Regarding how to obtain deal flows (approaching), I am related to a lot of non-profit organizations in Silicon Valley, a few venture funds I either invested into, or am a venture partner or advisor in. For instance, our Garage Technology Ventures receive 10,000 deals a year, because their founder is Guy Kawasaki, the original Apple Computer Evangelist.  It takes Guanxi connection and good relationship to be loved in Silicon Valley.

The challenge in investing in other parts of the world is not the markets or technologies, which with enough studies, you can differentiate.  This is level one test, then there is the deeper level two test, which not too many companies can conduct, except the banking institutions.

The real challenge is in the people that you invest into. In the USA we have Social Security Number. To apply for a home loan, the bank will run a credit check on you and see how good your credit is and what kind of history you have accumulated. If we are investing into a mature company, that would be easy, because the CEO and team probably will have some prior work history and local society background. But for startups and very young entrepreneurs, they have no record and no history.

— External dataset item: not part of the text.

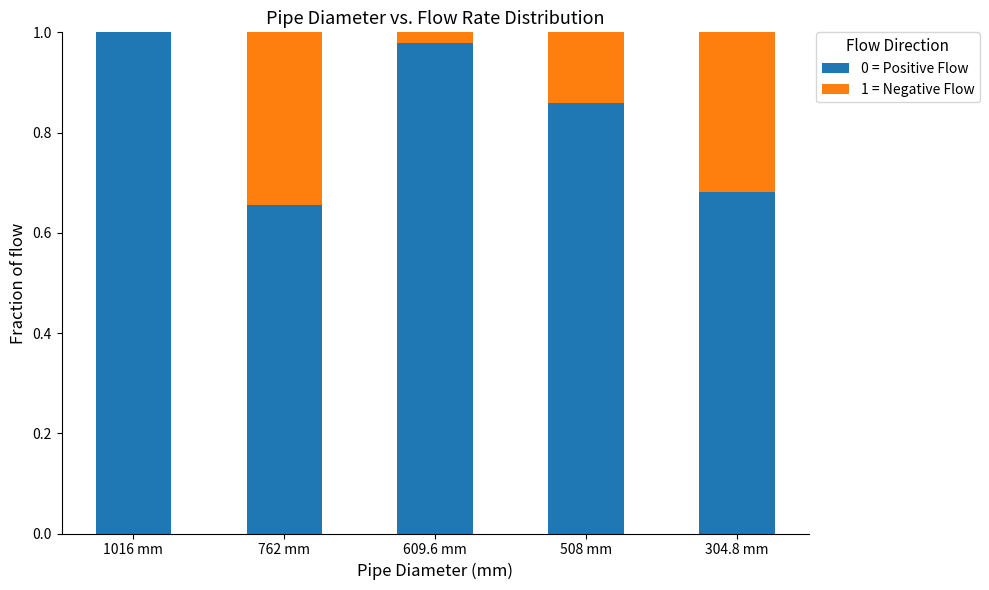

At which label does 0 = Positive Flow reach its peak?

1016 mm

Therefore, how do you decide who to invest in and how much can you trust them? Remember in some other countries, there is no Social Security Number, maybe some citizen ID Card, but the ID System is not online, real time nationwide. Here comes the challenge. You need to make your own personal judgment. Investment is not a science, it is an art.

We know tons of valuation methods out there, from backward induction finance, Market Multiple, Discounted Cash Flow (DCF) to Valuation by Stage. What’s the most common method you use in seed, start-up and growth stage?

Beauty is in the eyes of the beholder. There is no rule of thumb how one VC valuates a deal. You can use backward induction finance, future value and cash flow analysis to calculate, but at the end of a day, Valuation is still very subjective!

How do you overcome the local laws and regulations, which are varied between one country to another in pre- and post-investment periods?

My core competency is to seek a business opportunity that may grow into the market, and subsequently because I am an early investor, the return maybe higher. I will leave all the non-core business, such as legal, to the local lawyer. We like to work with knowledgeable legal counsel and depend on them to manage the legality in each country. However, we do study the law to a certain extend, which is for the sake of general knowledge, but not to practice law.

Venture capitalists always want to maximize returns and minimize risks, and Intellectual property (IP) has provided the basis for them to place their resources at risk. The risks they must consider in reference to the IP includes market, financial, management and technological. How does it influence ABT deal sourcing?

IP and Patent Rights are extremely important to us.  If the project or new company can be cranked out over a weekend by two Stanford Graduates inside a garage with a dog, then the value is not too exciting.  You must engineer or design a project that nobody else can copy, and if they do, your filed patent may be the only differentiation.